Entrevista com Kassab

Por um Estado forte

por A Sergio Lirio e Soraya Aggege — publicado 11/07/2011 10h00, última modificação 17/07/2011 11h18
O prefeito de São Paulo diz que o PSD não terá uma plataforma liberal, aposta em uma aliança perene com o PSB e prevê uma disputa dura com o PT na eleição municipal de 2012
Por um Estado forte

O prefeito de São Paulo diz que o PSD não terá uma plataforma liberal, aposta em uma aliança perene com o PSB e prevê uma disputa dura com o PT na eleição municipal de 2012. Foto: Edson Lopes Jr/AE

O prefeito de São Paulo, Gilberto Kassab, desenha o organograma em um pedaço de papel: num canto, o PT, com os partidos alinhados à esquerda. No extremo, aqueles à direita, como o DEM. Com uma flechinha, explica que o PSDB pode estar em transição para a direita. O PSD que ele acaba de criar ocupa o centro. “Fui mal compreendido quando disse que o novo partido não era esquerda, direita, nem centro. Somos centro. Nós queremos fortalecer o papel do Estado e isso não é ser liberal”, explica, em entrevista a CartaCapital.  
Kassab, 51 anos, monta uma estrutura de apoio nacional ao PT, enquanto sonha com sua eleição para o governo paulista em 2014. Mas na capital paulista, antevê uma briga ferrenha com os petistas pela sua sucessão em 2012. Ele conta que apoiaria o ex-governador José Serra, mas considera a hipótese remota e se volta para a base aliada do PSDB, como o PV e o PPS. Kassab tenta montar um cenário diferente para a disputa à Prefeitura: sem o PSDB, ele mesmo polarizaria com o PT em São Paulo. 
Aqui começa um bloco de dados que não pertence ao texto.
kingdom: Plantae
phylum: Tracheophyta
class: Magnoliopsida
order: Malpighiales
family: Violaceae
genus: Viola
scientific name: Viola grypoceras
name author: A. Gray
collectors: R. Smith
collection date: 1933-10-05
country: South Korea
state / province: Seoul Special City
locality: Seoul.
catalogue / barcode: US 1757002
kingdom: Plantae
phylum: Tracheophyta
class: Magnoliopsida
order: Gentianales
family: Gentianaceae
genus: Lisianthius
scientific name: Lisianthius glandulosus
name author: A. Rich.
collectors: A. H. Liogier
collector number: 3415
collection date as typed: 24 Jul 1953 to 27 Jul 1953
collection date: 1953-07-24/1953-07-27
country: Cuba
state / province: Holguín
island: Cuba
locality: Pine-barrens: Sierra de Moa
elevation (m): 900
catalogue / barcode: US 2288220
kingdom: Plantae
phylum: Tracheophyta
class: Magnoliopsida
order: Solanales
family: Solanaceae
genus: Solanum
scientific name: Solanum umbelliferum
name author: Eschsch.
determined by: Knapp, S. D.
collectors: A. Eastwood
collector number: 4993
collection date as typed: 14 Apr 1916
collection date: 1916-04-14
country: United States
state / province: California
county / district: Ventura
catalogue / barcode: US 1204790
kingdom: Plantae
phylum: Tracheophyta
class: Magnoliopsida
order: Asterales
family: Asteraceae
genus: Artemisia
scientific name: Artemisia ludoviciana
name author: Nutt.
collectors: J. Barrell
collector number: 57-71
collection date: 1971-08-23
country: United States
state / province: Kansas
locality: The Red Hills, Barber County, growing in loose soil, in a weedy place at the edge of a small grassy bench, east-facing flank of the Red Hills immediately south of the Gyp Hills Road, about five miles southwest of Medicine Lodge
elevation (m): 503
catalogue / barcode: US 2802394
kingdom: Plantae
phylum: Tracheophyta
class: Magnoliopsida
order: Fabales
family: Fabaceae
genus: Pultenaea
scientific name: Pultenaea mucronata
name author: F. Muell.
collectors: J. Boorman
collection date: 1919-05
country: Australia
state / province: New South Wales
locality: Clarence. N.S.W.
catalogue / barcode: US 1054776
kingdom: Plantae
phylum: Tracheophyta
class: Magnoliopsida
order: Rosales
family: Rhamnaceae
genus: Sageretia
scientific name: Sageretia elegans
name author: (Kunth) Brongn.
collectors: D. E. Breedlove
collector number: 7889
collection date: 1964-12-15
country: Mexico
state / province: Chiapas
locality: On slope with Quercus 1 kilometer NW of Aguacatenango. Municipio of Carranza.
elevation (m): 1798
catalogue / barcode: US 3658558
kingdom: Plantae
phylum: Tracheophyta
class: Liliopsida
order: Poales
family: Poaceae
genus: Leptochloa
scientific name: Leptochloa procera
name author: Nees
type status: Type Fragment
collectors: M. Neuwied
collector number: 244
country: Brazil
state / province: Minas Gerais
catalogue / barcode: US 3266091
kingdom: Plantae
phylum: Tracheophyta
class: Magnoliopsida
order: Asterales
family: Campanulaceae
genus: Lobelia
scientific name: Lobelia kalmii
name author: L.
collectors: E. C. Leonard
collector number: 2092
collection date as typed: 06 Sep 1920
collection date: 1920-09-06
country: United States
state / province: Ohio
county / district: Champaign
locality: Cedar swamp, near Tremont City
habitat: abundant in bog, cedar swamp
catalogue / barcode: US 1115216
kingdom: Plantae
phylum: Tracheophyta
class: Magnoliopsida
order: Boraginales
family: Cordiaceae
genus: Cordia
Boa parte das suas promessas de campanha não será cumprida, mas Kassab guarda no caixa um superávit recorde, de sete bilhões de reais, que começará a ser liberado às vésperas da largada eleitoral para a sua sucessão. No mínimo, poderá dar um bom “banho de loja” na cidade.  Com a perspectiva de fazer o sucessor e ao lançar o novo partido, já atraiu 40 dos 55 vereadores paulistanos, aprovando todos os seus projetos, inclusive os estratégicos, como uma isenção de 536 milhões de reais ao Corinthians, que viabilizará um estádio para a maior torcida do Estado, e a construção de um novo caminho rumo ao Litoral Sul. 

Kassab também enfrenta problemas, principalmente no Ministério Público do Estado. O MPE o acusa de improbidade administrativa, alegando que ele cede irregularmente a área pública onde fica parte do Estádio do Canindé, da Portuguesa. O prejuízo público é estimado em quase dez milhões de reais. O megaumento salarial que conseguiu aprovar na Câmara, de 12 mil reais para 24 mil reais, também entrou na mira dos promotores. 

CartaCapital: A aprovação da lei que está sendo chamada de anti-PSD no Senado atrapalhará seus planos?
Gilberto Kassab:
Essa aprovação foi em uma comissão e já não é mais terminativa, porque tem um recurso que joga (o caso) para o Plenário. Depois ainda precisará ir para a Câmara, onde deve ficar por uns seis meses e o PSD em duas ou três semanas estará criado. 

 CC: Era realmente necessário o senhor criar um partido?
GK:
Juridicamente era a única saída. Alguém com um mandato, e eu sou prefeito de São Paulo, só pode mudar de partido para fazer um novo partido. 

CC: Ficou famosa a sua frase de que o PSD não seria nem de direita, nem de esquerda, nem de centro. É isso mesmo? Que parte da sociedade a nova legenda pretende representar?
GK:
Os adversários trataram à época de forma maldosa esta declaração, tanto que hoje ninguém mais a cita. Quando fiz essa afirmação, o partido ainda não possuía um programa. Não quis me portar como um coronel, dono, para dizer se o programa de um partido ainda em formação seria de uma maneira ou de outra. Posso dizer, porém, que há um denominador comum entre as pessoas que aderiram ao PSD. Todos entendem que, nos dias de hoje, o Estado tem de ter uma presença muito forte na saúde e na educação, portanto no campo social. Aumentou a demanda de serviços do Estado, em especial nestas áreas. Há uma classe média a exigir uma educação de qualidade, um ensino público de qualidade. Um dos pontos principais a serem encampados pelo partido será a defesa intransigente de mais recursos e mais qualidade para a educação e saúde pública, associado a investimentos de qualidade na prestação de serviços na área da justiça e da segurança. E ao lado dessa presença forte do Estado, uma defesa intransigente das liberdades, individuais e de imprensa, guardiãs da democracia. 

CC: O PSD será um partido de direita ou de esquerda?
GK:
De centro. Não podemos ser considerados liberais, por exemplo, porque defenderemos um Estado forte, em especial em algumas áreas fundamentais e que envolvem uma participação orçamentária grande. Um partido com visão liberal defende um Estado mais leve. 

CC: O que diferencia o PSD do PT e do PSDB?
GK: Todos esses partidos têm programas, mas qual os cumpre? Então vamos fazer um programa, mas vamos construir com as bases e o partido vai ter essa posição muito clara em relação a essa militância, aos seus parlamentares. 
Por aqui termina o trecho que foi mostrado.